Network meta-analysis finds biologics superior to placebo for pediatric plaque psoriasis

This systematic review and network meta-analysis evaluated the efficacy and safety of biologic therapies for moderate to severe pediatric plaque psoriasis. The analysis included randomized controlled trials with a total of 1,016 pediatric psoriasis patients, though the specific study settings were not reported. The follow-up period for efficacy outcomes ranged from 12 to 16 weeks, while safety outcomes were assessed over 12 to 20 weeks. The analysis compared multiple biologic therapies against placebo, though the exact dosing protocols for each agent were not detailed in the available data.

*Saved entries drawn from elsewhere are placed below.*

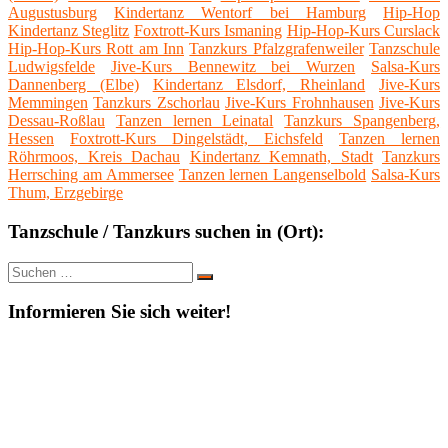
Augustusburg
Kindertanz Wentorf bei Hamburg
Hip-Hop
Kindertanz Steglitz
Foxtrott-Kurs Ismaning
Hip-Hop-Kurs Curslack
Hip-Hop-Kurs Rott am Inn
Tanzkurs Pfalzgrafenweiler
Tanzschule
Ludwigsfelde
Jive-Kurs Bennewitz bei Wurzen
Salsa-Kurs
Dannenberg (Elbe)
Kindertanz Elsdorf, Rheinland
Jive-Kurs
Memmingen
Tanzkurs Zschorlau
Jive-Kurs Frohnhausen
Jive-Kurs
Dessau-Roßlau
Tanzen lernen Leinatal
Tanzkurs Spangenberg,
Hessen
Foxtrott-Kurs Dingelstädt, Eichsfeld
Tanzen lernen
Röhrmoos, Kreis Dachau
Kindertanz Kemnath, Stadt
Tanzkurs
Herrsching am Ammersee
Tanzen lernen Langenselbold
Salsa-Kurs
Thum, Erzgebirge
Tanzschule / Tanzkurs suchen in (Ort):
Suche
Suchen
nach:
Informieren Sie sich weiter!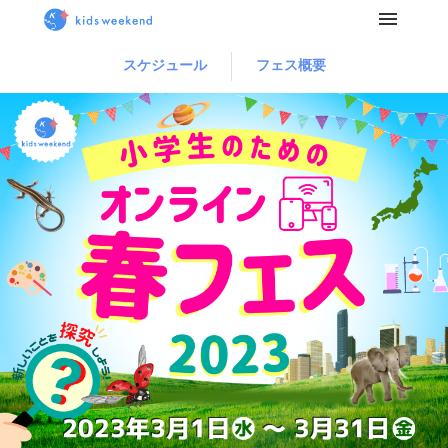
スケジュール
フェス概要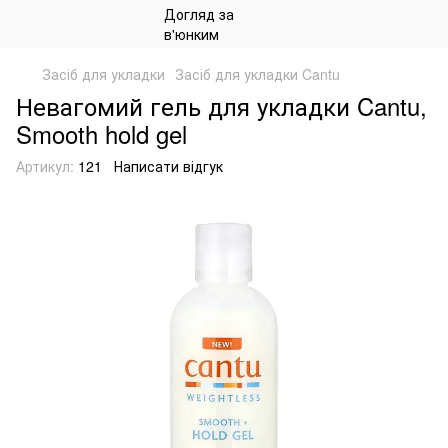
Засіб для укладки
Засіб для укладки Cantu
Невагомий гель для укладки Cantu,
Smooth hold gel
Артикул:
121
Написати відгук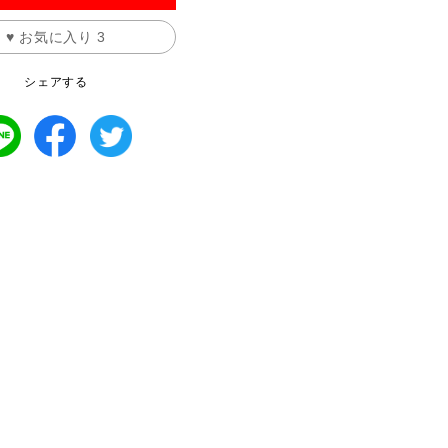
♥ お気に入り
3
シェアする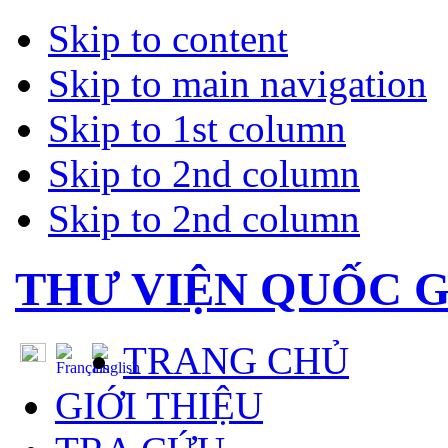
Skip to content
Skip to main navigation
Skip to 1st column
Skip to 2nd column
Skip to 2nd column
THƯ VIỆN QUỐC G
TRANG CHỦ
GIỚI THIỆU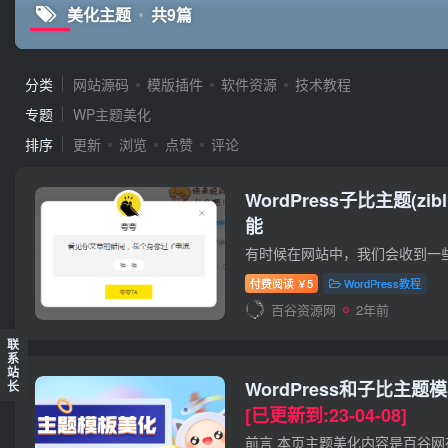
美化主题
共9篇
分类
网站源码
模版插件
软件资源
技术教程
专题
WP主题美化
排序
更新
浏览
点赞
评论
WordPress子比主题(z
能
付费阅读
5
WordPress教程
￥
百谷资源网
2年前
联
系
站
WordPress和子比主
长
[已更新到:23-04-08]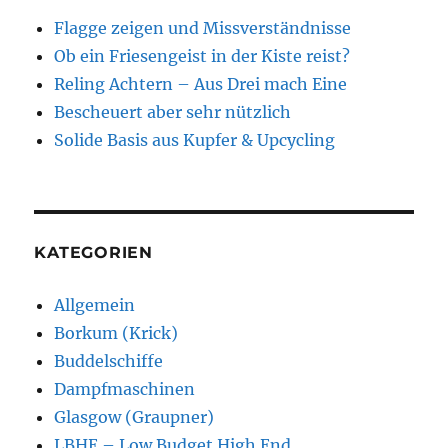
Flagge zeigen und Missverständnisse
Ob ein Friesengeist in der Kiste reist?
Reling Achtern – Aus Drei mach Eine
Bescheuert aber sehr nützlich
Solide Basis aus Kupfer & Upcycling
KATEGORIEN
Allgemein
Borkum (Krick)
Buddelschiffe
Dampfmaschinen
Glasgow (Graupner)
LBHE – Low Budget High End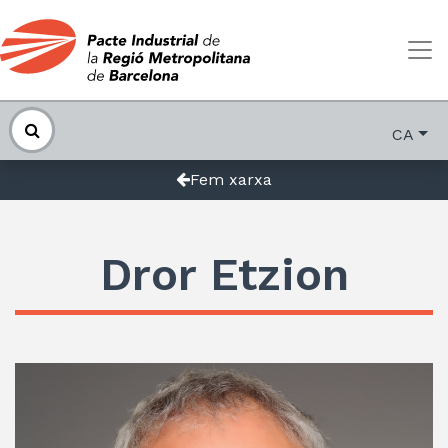
CA
Fem xarxa
Dror Etzion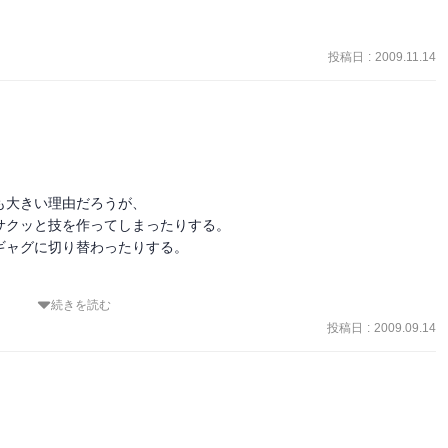
投稿日
:
2009.11.14
大きい理由だろうが、

クッと技を作ってしまったりする。

ャグに切り替わったりする。

続きを読む
投稿日
:
2009.09.14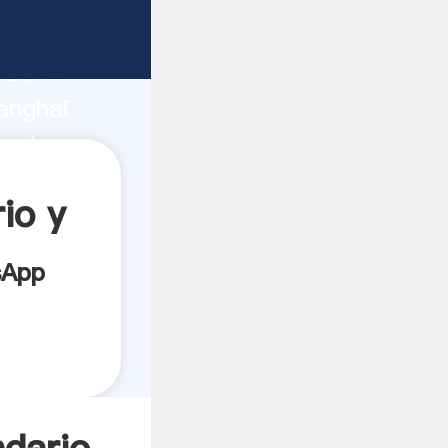
icante
rza de
anghai
eedor
es.
io y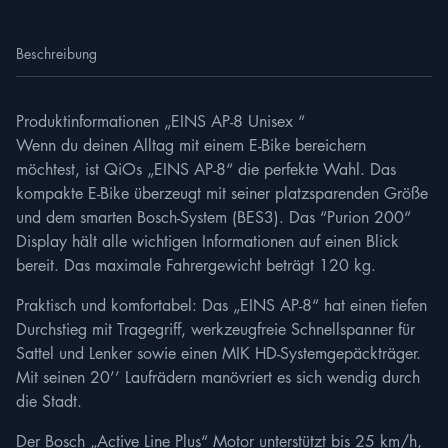
Beschreibung
Produktinformationen „EINS AP-8 Unisex “
Wenn du deinen Alltag mit einem E-Bike bereichern
möchtest, ist QiOs „EINS AP-8“ die perfekte Wahl. Das
kompakte E-Bike überzeugt mit seiner platzsparenden Größe
und dem smarten Bosch-System (BES3). Das “Purion 200“
Display hält alle wichtigen Informationen auf einen Blick
bereit. Das maximale Fahrergewicht beträgt 120 kg.
Praktisch und komfortabel: Das „EINS AP-8“ hat einen tiefen
Durchstieg mit Tragegriff, werkzeugfreie Schnellspanner für
Sattel und Lenker sowie einen MIK HD-Systemgepäckträger.
Mit seinen 20’’ Laufrädern manövriert es sich wendig durch
die Stadt.
Der Bosch „Active Line Plus“ Motor unterstützt bis 25 km/h,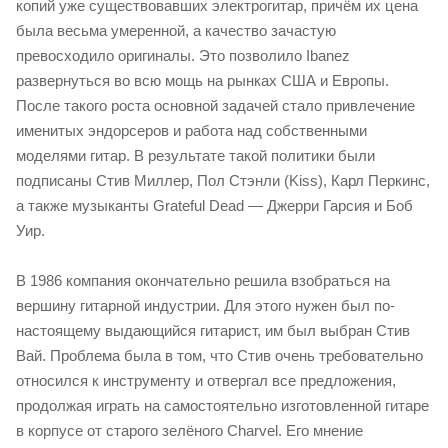
копий уже существовавших электрогитар, причём их цена
была весьма умеренной, а качество зачастую
превосходило оригиналы. Это позволило Ibanez
развернуться во всю мощь на рынках США и Европы.
После такого роста основной задачей стало привлечение
именитых эндорсеров и работа над собственными
моделями гитар. В результате такой политики были
подписаны Стив Миллер, Пол Стэнли (Kiss), Карл Перкинс,
а также музыканты Grateful Dead — Джерри Гарсия и Боб
Уир.
В 1986 компания окончательно решила взобраться на
вершину гитарной индустрии. Для этого нужен был по-
настоящему выдающийся гитарист, им был выбран Стив
Вай. Проблема была в том, что Стив очень требовательно
относился к инструменту и отвергал все предложения,
продолжая играть на самостоятельно изготовленной гитаре
в корпусе от старого зелёного Charvel. Его мнение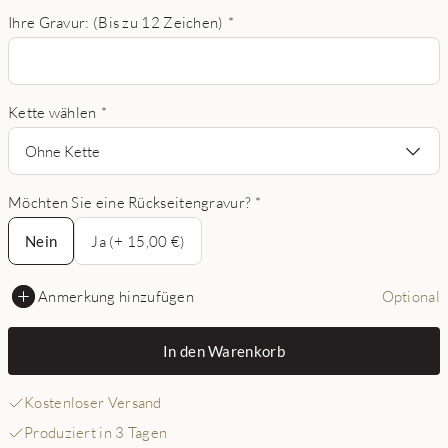
Ihre Gravur: (Bis zu 12 Zeichen)
*
Kette wählen
*
Ohne Kette
Möchten Sie eine Rückseitengravur?
*
Nein
Nein
Ja (+ 15,00 €)
Anmerkung hinzufügen
Optional
In den Warenkorb
Kostenloser Versand
Produziert in 3 Tagen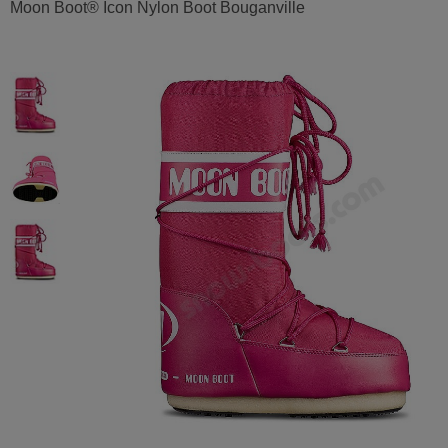
Moon Boot® Icon Nylon Boot Bouganville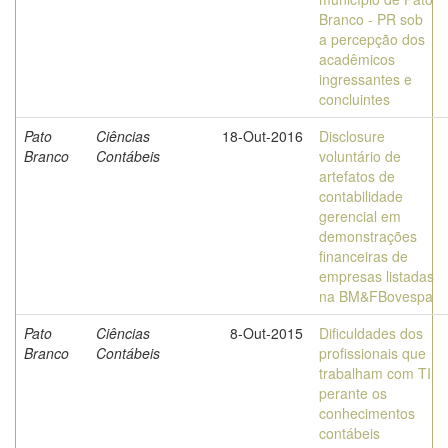
Branco - PR sob
a percepção dos
acadêmicos
ingressantes e
concluintes
Pato
Ciências
18-Out-2016
Disclosure
Branco
Contábeis
voluntário de
artefatos de
contabilidade
gerencial em
demonstrações
financeiras de
empresas listadas
na BM&FBovespa
Pato
Ciências
8-Out-2015
Dificuldades dos
Branco
Contábeis
profissionais que
trabalham com TI
perante os
conhecimentos
contábeis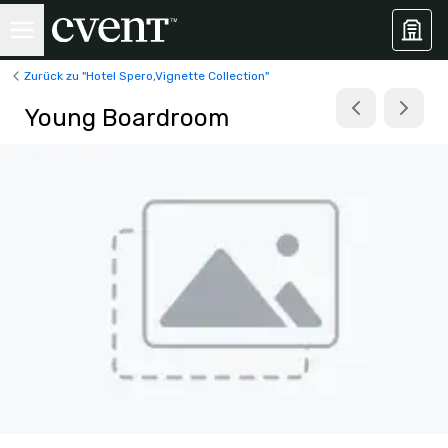
Zurück zu "Hotel Spero,Vignette Collection"
Young Boardroom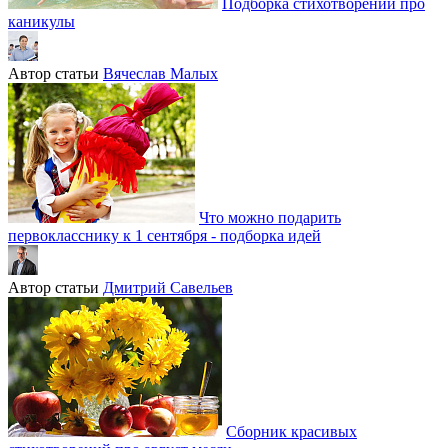
Подборка стихотворений про
каникулы
Автор статьи
Вячеслав Малых
Что можно подарить
первокласснику к 1 сентября - подборка идей
Автор статьи
Дмитрий Савельев
Сборник красивых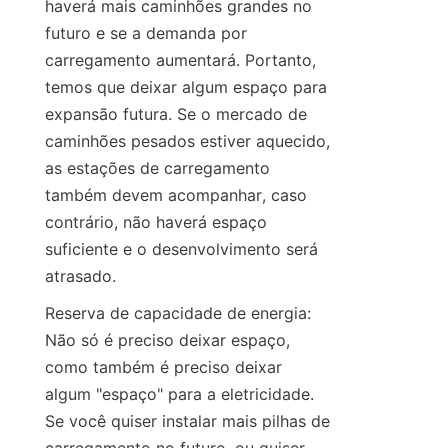
haverá mais caminhões grandes no 
futuro e se a demanda por 
carregamento aumentará. Portanto, 
temos que deixar algum espaço para 
expansão futura. Se o mercado de 
caminhões pesados estiver aquecido, 
as estações de carregamento 
também devem acompanhar, caso 
contrário, não haverá espaço 
suficiente e o desenvolvimento será 
atrasado.
Reserva de capacidade de energia: 
Não só é preciso deixar espaço, 
como também é preciso deixar 
algum "espaço" para a eletricidade. 
Se você quiser instalar mais pilhas de 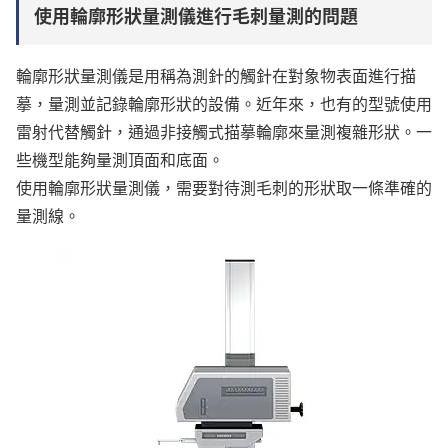
使用輪廓形狀量測儀進行毛刺量測的問題
輪廓形狀量測儀是用稱為測針的觸針在對象物表面進行描
摹，量測並記錄輪廓形狀的設備。近年來，也有的型號使用
雷射代替觸針，通過非接觸式描摹輪廓來量測複雜形狀。一
些機型能夠量測頂面和底面。
使用輪廓形狀量測儀，需要對待測毛刺的形狀取一條準確的
量測線。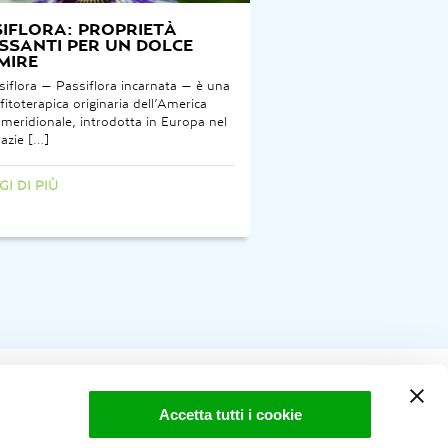
IFLORA: PROPRIETÀ
SSANTI PER UN DOLCE
MIRE
siflora – Passiflora incarnata – è una
fitoterapica originaria dell’America
 meridionale, introdotta in Europa nel
razie […]
GI DI PIÙ
Accetta tutti i cookie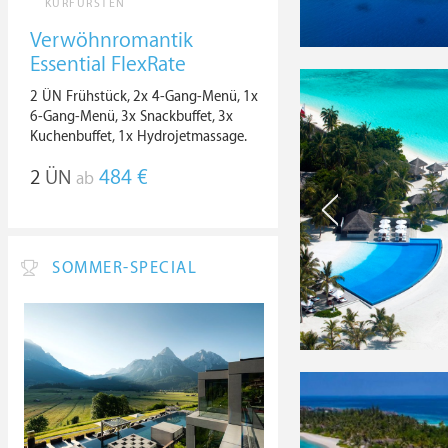
KURFÜRSTEN
Verwöhnromantik
Essential FlexRate
2 ÜN Frühstück, 2x 4-Gang-Menü, 1x
6-Gang-Menü, 3x Snackbuffet, 3x
Kuchenbuffet, 1x Hydrojetmassage.
2
ÜN
484 €
ab
SOMMER-SPECIAL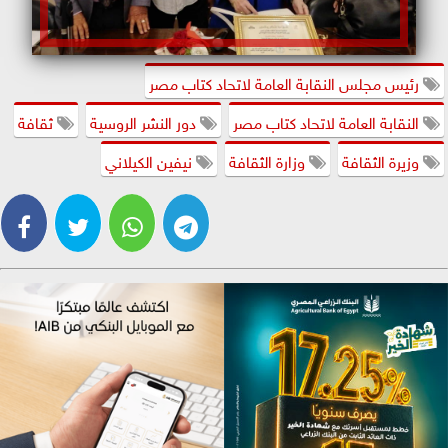
رئيس مجلس النقابة العامة لاتحاد كتاب مصر
النقابة العامة لاتحاد كتاب مصر
دور النشر الروسية
ثقافة
وزيرة الثقافة
وزارة الثقافة
نيفين الكيلاني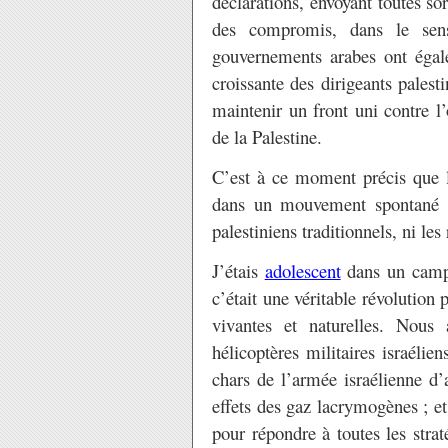
déclarations, envoyant toutes sor
des compromis, dans le sens
gouvernements arabes ont égal
croissante des dirigeants palest
maintenir un front uni contre l’
de la Palestine.
C’est à ce moment précis que l
dans un mouvement spontané qu
palestiniens traditionnels, ni le
J’étais
adolescent
dans un camp 
c’était une véritable révolution
vivantes et naturelles. Nous 
hélicoptères militaires israélie
chars de l’armée israélienne d’a
effets des gaz lacrymogènes ; et
pour répondre à toutes les stra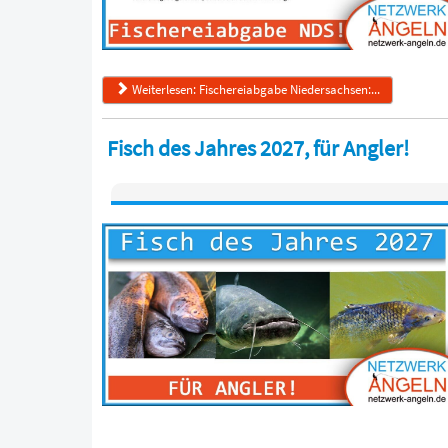
Weiterlesen: Fischereiabgabe Niedersachsen:...
Fisch des Jahres 2027, für Angler!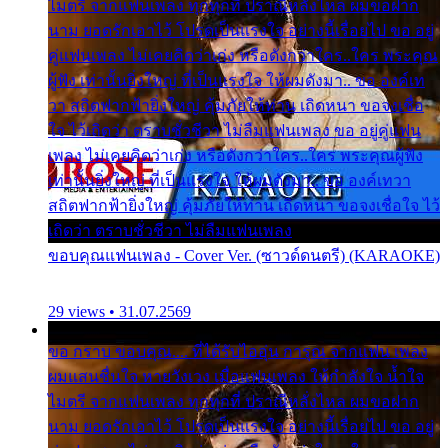
ไมตรี จากแฟนเพลง ทุกทุกที่ ปราณีหลั่งไหล ผมขอฝาก
นาม ยอดรักเอาไว้ โปรดเป็นแรงใจ อย่างนี้เรื่อยไป ขอ อยู่
คู่แฟนเพลง ไม่เคยคิดว่าเก่ง หรือดังกว่าใคร..ใคร พระคุณ
ผู้ฟัง เท่านั้นยิ่งใหญ่ ที่เป็นแรงใจ ให้ผมดังมา.. ขอ องค์เท
วา สถิตฟากฟ้ายิ่งใหญ่ คุ้มภัยให้ท่าน เถิดหนา ขอจงเชื่อ
ใจ ไว้เถิดว่า ตราบชั่วชีวา ไม่ลืมแฟนเพลง ขอ อยู่คู่แฟน
เพลง ไม่เคยคิดว่าเก่ง หรือดังกว่าใคร..ใคร พระคุณผู้ฟัง
เท่านั้นยิ่งใหญ่ ที่เป็นแรงใจ ให้ผมดังมา.. ขอ องค์เทวา
สถิตฟากฟ้ายิ่งใหญ่ คุ้มภัยให้ท่าน เถิดหนา ขอจงเชื่อใจ ไว้
เถิดว่า ตราบชั่วชีวา ไม่ลืมแฟนเพลง
ขอบคุณแฟนเพลง - Cover Ver. (ซาวด์ดนตรี) (KARAOKE)
29 views • 31.07.2569
ขอ กราบ ขอบคุณ.... ที่ได้รับไออุ่น การุณ จากแฟน เพลง
ผมแสนชื่นใจ หายวังเวง เมื่อแฟนเพลง ให้กำลังใจ น้ำใจ
ไมตรี จากแฟนเพลง ทุกทุกที่ ปราณีหลั่งไหล ผมขอฝาก
นาม ยอดรักเอาไว้ โปรดเป็นแรงใจ อย่างนี้เรื่อยไป ขอ อยู่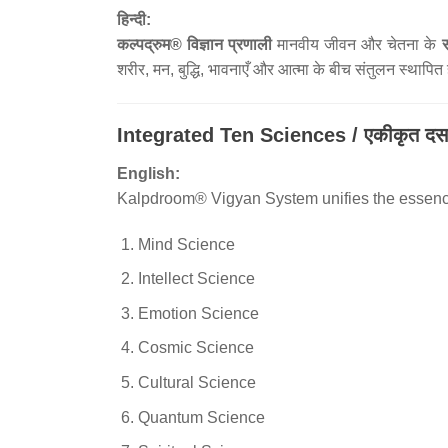
हिन्दी:
कल्पद्रुम® विज्ञान प्रणाली
मानवीय जीवन और चेतना के
स
शरीर, मन, बुद्धि, भावनाएँ और आत्मा के बीच संतुलन स्थाप
Integrated Ten Sciences / एकीकृत दस व
English:
Kalpdroom® Vigyan System unifies the essence
Mind Science
Intellect Science
Emotion Science
Cosmic Science
Cultural Science
Quantum Science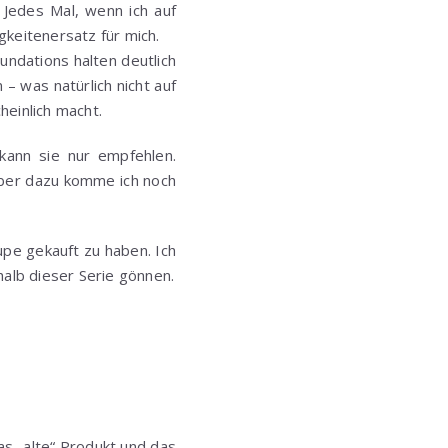
Jedes Mal, wenn ich auf
keitenersatz für mich.
undations halten deutlich
– was natürlich nicht auf
heinlich macht.
kann sie nur empfehlen.
Aber dazu komme ich noch
upe gekauft zu haben. Ich
halb dieser Serie gönnen.
as „alte“ Produkt und das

The interventions examined included ixekizumab, secukinumab high dose, and standard-dose ustekinumab, all compared against placebo. While the primary outcome was not explicitly stated, the analysis focused on several key secondary outcomes: PASI75, PASI90, PASI100, and CDLQI score of 0/1 (CDLQI 0/1). These represent standard measures of psoriasis severity and quality of life in pediatric patients.

For efficacy outcomes, all biologic therapies exhibited significantly higher response rates compared to placebo for both PASI75 and PASI90, though specific effect sizes, absolute numbers, p-values, and confidence intervals were not reported. Regarding specific agent performance, ixekizumab ranked highest for PASI100 response with a surface under the cumulative ranking curve (SUCRA) value of 0.9 and a mean rank of 1.8. For PASI90 response, secukinumab high dose ranked best with a SUCRA of 0.8 and mean rank of 3.0. Standard-dose ustekinumab exhibited superior performance for CDLQI 0/1 with a SUCRA of 0.8 and mean rank of 2.2, and also performed well for PASI75 with a SUCRA of 0.9 and mean rank of 2.2.

Safety and tolerability findings were notably limited in this analysis. The data did not report adverse event rates, serious adverse event rates, discontinuation rates, or specific tolerability concerns for any of the biologic therapies examined. This represents a significant gap in the evidence base for these treatments in pediatric populations.

When considering these results in the context of prior research, this network meta-analysis provides comparative efficacy data that was previously limited for pediatric psoriasis. The finding that all biologics were significantly superior to placebo aligns with established evidence from adult studies and smaller pediatric trials. However, the lack of significant differences between individual biologic therapies contrasts with some adult data suggesting differential efficacy profiles.

Methodological limitations of this analysis include the acknowledged need for better-powered trials in pediatric populations, which affects the certainty of comparative conclusions. The network meta-analysis approach relies on indirect comparisons between studies that may have differing designs, populations, or outcome measures. Additionally, the absence of detailed safety data and specific effect sizes limits the clinical applicability of the findings.

For clinical practice, these results confirm that biologic therapies demonstrate efficacy superior to placebo for pediatric plaque psoriasis across multiple outcome measures. However, the absence of significant differences between individual biologics suggests that treatment selection may depend on factors beyond short-term efficacy, including safety profiles, administration frequency, patient preference, and cost. The analysis highlights that standard-dose ustekinumab performed well on both clinical (PASI75) and quality of life (CDLQI 0/1) measures, while ixekizumab showed particular strength for complete clearance (PASI100).

Important questions remain unanswered, particularly regarding long-term efficacy and safety beyond 20 weeks, comparative safety profiles between agents, optimal dosing strategies in pediatric populations, and effects on growth and development. The analysis specifically notes the need for better-powered trials to establish clearer differences between individual biologic therapies and to provide more robust safety data for informed clinical decision-making.